The download is straightforward, although we shall have to see how data on other compounds add comprehension and depth to what we currently know (the EMA estimates that it offers access to 4500 reports a year, although it is not clear whether this is a running total or new accesses). For example, out of curiosity I pulled down the main body of carfilzomib study 2011-002 and found that 204 pages out of 748 were completely redacted. This is strange as the attendant anonymisation report grades the risk of re-identification as “low to very low.” Without a review of the whole trial programme, it is not possible to assess the impact of particular redactions, but now such an endeavour is possible for those who are willing to graft.
Here lies one of the conundrums of the present situation.
So far academics have by and large failed to make use of the EMA’s policy of releasing data, something which has puzzled industry. One survey reported that only 7% of Cochrane reviewers considered looking for unpublished data (which includes regulatory data) in their reviews.

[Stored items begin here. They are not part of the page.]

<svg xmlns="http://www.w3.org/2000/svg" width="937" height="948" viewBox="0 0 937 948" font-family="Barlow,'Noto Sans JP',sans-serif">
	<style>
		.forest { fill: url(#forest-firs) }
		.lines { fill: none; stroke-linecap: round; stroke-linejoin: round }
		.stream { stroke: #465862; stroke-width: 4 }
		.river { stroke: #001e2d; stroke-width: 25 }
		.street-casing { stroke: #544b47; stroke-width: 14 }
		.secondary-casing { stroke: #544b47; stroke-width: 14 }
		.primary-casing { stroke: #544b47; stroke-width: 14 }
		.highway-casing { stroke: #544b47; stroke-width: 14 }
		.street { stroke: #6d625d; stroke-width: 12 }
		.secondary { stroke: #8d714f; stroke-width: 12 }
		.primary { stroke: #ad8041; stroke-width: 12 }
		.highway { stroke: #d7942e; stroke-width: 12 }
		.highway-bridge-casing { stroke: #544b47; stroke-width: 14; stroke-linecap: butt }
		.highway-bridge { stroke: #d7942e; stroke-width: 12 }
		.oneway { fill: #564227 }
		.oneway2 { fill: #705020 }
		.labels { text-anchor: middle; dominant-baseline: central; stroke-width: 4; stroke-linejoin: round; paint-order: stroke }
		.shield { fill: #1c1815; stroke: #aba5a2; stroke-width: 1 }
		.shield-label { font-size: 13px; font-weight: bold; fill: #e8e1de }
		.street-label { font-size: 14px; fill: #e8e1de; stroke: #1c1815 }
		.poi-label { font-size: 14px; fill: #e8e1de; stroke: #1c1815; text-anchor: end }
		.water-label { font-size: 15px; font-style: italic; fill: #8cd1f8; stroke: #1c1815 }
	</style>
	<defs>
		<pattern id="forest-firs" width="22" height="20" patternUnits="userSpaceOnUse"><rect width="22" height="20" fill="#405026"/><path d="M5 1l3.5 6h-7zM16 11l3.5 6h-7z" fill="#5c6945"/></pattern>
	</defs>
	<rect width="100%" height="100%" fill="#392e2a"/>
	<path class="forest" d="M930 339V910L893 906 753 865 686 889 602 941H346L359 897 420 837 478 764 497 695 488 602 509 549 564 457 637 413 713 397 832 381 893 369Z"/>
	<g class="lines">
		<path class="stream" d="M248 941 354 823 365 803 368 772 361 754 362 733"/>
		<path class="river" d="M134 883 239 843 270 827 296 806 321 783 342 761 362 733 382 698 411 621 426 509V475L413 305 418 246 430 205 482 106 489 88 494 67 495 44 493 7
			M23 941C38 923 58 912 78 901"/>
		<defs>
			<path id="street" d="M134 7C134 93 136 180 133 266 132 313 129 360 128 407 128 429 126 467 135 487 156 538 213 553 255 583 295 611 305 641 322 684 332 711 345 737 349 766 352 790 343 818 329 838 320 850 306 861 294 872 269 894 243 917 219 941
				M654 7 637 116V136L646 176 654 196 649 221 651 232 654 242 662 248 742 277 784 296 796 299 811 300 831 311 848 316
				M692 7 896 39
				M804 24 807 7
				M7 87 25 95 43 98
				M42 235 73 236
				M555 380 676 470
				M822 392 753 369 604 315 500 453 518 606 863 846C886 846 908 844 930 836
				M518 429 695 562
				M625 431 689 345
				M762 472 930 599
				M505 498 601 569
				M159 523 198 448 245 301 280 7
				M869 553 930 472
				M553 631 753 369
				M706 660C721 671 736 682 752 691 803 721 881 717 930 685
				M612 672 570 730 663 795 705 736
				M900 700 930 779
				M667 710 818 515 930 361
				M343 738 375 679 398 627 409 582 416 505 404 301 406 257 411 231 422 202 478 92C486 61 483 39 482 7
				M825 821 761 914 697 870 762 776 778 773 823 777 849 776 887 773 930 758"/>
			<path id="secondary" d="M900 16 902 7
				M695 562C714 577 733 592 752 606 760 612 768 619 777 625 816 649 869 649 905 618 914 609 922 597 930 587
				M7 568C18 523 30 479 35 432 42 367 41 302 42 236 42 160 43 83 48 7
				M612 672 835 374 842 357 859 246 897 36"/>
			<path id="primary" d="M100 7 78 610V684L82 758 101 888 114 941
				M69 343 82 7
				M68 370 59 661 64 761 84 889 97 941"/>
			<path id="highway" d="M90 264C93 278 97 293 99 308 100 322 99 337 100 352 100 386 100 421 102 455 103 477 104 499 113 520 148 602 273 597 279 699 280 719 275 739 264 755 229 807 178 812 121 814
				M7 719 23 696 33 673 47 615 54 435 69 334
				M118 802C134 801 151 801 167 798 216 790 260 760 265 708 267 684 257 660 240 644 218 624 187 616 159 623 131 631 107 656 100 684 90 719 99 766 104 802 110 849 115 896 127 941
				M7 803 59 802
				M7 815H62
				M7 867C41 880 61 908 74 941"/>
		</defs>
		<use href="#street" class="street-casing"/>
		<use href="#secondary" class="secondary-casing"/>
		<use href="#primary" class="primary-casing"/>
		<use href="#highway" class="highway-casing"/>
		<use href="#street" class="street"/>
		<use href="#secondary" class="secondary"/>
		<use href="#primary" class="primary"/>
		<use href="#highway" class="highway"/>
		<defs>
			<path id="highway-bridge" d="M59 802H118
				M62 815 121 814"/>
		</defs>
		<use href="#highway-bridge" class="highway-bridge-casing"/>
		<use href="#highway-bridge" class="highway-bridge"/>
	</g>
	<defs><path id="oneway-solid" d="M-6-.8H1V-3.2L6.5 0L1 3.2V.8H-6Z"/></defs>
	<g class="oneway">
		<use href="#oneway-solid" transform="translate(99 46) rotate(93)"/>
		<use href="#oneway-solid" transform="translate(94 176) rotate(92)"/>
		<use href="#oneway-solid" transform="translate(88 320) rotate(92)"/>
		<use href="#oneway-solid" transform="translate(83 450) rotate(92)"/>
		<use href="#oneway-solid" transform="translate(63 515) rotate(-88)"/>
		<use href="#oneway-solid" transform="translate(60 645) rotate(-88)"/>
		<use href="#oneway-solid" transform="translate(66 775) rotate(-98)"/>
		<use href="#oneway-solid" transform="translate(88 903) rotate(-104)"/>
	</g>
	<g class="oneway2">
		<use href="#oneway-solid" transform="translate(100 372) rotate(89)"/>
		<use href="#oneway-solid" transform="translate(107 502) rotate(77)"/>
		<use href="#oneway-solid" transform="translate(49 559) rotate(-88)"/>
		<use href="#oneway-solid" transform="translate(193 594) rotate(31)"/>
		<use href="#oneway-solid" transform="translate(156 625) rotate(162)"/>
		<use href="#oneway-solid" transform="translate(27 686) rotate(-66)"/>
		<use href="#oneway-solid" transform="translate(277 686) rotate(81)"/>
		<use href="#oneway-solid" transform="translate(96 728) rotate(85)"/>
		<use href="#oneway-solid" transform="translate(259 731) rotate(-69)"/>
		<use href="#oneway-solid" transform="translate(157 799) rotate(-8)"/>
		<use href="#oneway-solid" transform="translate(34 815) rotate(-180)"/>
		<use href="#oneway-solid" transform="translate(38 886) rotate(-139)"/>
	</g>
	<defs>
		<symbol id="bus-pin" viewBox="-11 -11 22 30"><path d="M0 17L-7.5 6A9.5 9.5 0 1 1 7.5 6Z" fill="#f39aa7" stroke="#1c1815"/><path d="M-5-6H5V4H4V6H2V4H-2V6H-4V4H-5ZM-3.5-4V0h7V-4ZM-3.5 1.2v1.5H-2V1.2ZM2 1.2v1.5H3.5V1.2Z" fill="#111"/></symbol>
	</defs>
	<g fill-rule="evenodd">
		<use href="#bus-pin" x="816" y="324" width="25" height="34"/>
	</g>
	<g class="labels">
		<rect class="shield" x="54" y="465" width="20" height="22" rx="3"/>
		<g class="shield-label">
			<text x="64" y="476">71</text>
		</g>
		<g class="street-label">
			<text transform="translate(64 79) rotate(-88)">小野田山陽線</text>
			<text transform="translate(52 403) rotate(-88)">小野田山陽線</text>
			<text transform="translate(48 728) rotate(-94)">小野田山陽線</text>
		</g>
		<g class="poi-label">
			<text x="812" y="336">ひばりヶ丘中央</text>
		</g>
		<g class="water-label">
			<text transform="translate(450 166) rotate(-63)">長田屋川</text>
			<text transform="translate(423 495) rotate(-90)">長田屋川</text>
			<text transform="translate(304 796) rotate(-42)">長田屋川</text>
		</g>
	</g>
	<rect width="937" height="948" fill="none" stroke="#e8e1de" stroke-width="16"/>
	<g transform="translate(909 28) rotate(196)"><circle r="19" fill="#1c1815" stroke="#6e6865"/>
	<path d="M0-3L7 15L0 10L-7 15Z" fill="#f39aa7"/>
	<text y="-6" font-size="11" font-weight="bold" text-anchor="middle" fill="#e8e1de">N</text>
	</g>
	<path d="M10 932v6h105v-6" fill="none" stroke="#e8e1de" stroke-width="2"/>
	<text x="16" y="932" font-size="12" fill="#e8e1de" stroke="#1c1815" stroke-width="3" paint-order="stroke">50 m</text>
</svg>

As the EMA policy unfolds and more studies comparing trial reports in regulatory submissions with their journal counterparts are published, I would warn users to stay away from trial publications in journals, especially when they do not offer linked access to regulatory submissions. I would also warn all users to stay away from synthesis studies, such as Cochrane reviews, which do not even make an effort to look at regulatory data. “Too difficult” will cost lives, as it already has.
Tom Jefferson, honorary research fellow, the Centre for Evidence Based Medicine, Oxford.

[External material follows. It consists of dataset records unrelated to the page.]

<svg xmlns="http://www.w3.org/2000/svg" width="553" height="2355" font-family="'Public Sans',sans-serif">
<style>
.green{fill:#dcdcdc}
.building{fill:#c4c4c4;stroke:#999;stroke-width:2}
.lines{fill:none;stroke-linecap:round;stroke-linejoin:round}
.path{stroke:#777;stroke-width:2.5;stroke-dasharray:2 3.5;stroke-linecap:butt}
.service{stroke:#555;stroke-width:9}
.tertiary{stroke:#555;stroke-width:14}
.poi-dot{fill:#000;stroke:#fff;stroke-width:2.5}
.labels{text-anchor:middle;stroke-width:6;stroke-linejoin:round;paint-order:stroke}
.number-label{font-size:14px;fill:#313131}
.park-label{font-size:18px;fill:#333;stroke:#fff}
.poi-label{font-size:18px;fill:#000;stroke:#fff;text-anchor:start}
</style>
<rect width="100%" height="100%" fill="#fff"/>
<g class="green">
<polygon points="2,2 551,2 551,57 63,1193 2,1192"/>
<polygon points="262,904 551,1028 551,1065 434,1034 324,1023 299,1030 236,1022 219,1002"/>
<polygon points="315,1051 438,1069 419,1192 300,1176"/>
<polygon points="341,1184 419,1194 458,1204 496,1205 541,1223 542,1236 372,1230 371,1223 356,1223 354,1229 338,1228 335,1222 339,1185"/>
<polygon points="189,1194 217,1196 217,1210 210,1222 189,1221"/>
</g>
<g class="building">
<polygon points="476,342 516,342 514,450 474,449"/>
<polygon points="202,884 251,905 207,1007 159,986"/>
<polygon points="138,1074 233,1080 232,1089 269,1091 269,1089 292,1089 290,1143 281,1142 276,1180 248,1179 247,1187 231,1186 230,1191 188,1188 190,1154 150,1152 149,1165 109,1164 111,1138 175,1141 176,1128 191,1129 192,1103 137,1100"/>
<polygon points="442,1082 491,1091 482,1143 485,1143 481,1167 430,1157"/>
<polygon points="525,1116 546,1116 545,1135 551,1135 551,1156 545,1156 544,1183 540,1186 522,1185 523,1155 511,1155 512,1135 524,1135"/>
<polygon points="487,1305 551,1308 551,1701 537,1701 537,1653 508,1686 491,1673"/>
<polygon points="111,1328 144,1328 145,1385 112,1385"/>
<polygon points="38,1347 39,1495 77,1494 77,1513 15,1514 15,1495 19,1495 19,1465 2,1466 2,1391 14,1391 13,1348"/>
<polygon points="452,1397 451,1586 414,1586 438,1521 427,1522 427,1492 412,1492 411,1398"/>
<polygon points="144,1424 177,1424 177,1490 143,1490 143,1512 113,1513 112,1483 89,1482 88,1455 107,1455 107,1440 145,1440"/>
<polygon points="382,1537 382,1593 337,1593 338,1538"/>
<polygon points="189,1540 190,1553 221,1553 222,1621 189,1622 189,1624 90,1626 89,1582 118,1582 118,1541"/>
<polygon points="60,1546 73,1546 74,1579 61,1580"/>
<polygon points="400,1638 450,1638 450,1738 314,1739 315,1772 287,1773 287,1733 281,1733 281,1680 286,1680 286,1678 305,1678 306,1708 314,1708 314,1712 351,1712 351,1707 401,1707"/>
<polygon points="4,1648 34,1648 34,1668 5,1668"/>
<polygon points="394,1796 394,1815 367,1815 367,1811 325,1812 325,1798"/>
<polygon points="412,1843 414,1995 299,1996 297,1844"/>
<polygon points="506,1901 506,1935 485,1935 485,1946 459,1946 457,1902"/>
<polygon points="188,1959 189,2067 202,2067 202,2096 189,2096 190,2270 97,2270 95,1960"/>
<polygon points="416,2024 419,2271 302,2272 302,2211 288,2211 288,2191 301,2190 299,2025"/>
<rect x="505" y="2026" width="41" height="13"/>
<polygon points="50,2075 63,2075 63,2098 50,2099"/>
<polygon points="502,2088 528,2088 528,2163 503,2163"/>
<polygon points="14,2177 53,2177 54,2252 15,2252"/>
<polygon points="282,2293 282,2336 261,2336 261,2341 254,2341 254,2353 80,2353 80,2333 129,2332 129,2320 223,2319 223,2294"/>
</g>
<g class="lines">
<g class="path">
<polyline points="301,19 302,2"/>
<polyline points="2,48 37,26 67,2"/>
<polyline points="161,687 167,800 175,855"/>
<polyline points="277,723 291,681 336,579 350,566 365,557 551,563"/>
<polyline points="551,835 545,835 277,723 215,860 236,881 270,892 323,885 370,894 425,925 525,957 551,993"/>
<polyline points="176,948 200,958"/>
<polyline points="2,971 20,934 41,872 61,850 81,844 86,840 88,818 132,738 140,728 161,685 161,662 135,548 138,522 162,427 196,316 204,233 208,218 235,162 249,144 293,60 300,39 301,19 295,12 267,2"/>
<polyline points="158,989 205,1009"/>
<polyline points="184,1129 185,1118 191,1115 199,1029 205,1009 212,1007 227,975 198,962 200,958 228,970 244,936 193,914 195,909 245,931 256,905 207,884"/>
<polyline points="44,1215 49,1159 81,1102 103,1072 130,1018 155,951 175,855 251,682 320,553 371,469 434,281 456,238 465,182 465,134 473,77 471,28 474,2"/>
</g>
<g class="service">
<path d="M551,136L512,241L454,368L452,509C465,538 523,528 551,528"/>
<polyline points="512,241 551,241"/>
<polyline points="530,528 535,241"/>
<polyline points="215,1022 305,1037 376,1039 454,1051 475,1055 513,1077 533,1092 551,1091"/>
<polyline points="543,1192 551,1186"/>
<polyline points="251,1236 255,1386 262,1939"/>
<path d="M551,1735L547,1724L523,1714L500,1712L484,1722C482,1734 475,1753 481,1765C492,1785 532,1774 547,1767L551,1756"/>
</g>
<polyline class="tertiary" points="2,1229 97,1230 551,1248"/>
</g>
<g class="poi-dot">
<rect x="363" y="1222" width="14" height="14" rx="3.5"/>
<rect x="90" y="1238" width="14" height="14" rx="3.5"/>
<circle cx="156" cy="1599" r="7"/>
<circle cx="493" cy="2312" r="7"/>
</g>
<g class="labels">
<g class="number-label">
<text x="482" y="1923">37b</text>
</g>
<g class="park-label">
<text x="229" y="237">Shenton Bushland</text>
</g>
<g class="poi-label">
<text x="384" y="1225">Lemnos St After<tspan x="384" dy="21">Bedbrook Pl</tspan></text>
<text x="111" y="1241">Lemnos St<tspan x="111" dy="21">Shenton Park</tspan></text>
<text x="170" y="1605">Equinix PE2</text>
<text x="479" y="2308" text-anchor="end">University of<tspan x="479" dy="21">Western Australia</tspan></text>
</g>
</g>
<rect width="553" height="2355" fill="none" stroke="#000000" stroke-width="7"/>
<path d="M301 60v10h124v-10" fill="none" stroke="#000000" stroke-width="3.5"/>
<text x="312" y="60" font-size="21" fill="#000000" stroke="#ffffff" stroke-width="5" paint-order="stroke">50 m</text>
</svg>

Competing interests: TJ was a recipient of a UK National Institute for Health Research grant for a Cochrane review of neuraminidase inhibitors for influenza. In addition, TJ receives royalties from his books published by Il Pensiero Scientifico Editore, Rome and Blackwells. TJ is occasionally interviewed by market research companies about phase I or II pharmaceutical products. In 2011-13, TJ acted as an expert witness in litigation related to the antiviral oseltamivir, in two litigation cases on potential vaccine related damage and in a labour case on influenza vaccines in healthcare workers in Canada.
He has acted as a consultant for Roche (1997-99), GSK (2001-2), Sanofi-Synthelabo (2003), and IMS Health (2013). In 2014 he was retained as a scientific adviser to a legal team acting on oseltamivir. TJ has a potential financial conflict of interest in the drug oseltamivir. In 2014-16, TJ was a member of three advisory boards for Boerhinger Ingelheim. He is holder of a Cochrane Methods Innovations Fund grant to develop guidance on the use of regulatory data in Cochrane reviews. TJ is a member of an independent data monitoring committee for a Sanofi Pasteur clinical trial on an influenza vaccine. Between 1994 and 2013, TJ was the coordinator of the Cochrane Vaccines Field. TJ is a co-signatory of the Nordic Cochrane Centre Complaint to the European Medicines Agency (EMA) over maladministration at the EMA in relation to the investigation of alleged harms of HPV vaccines and consequent complaints to the European Ombudsman.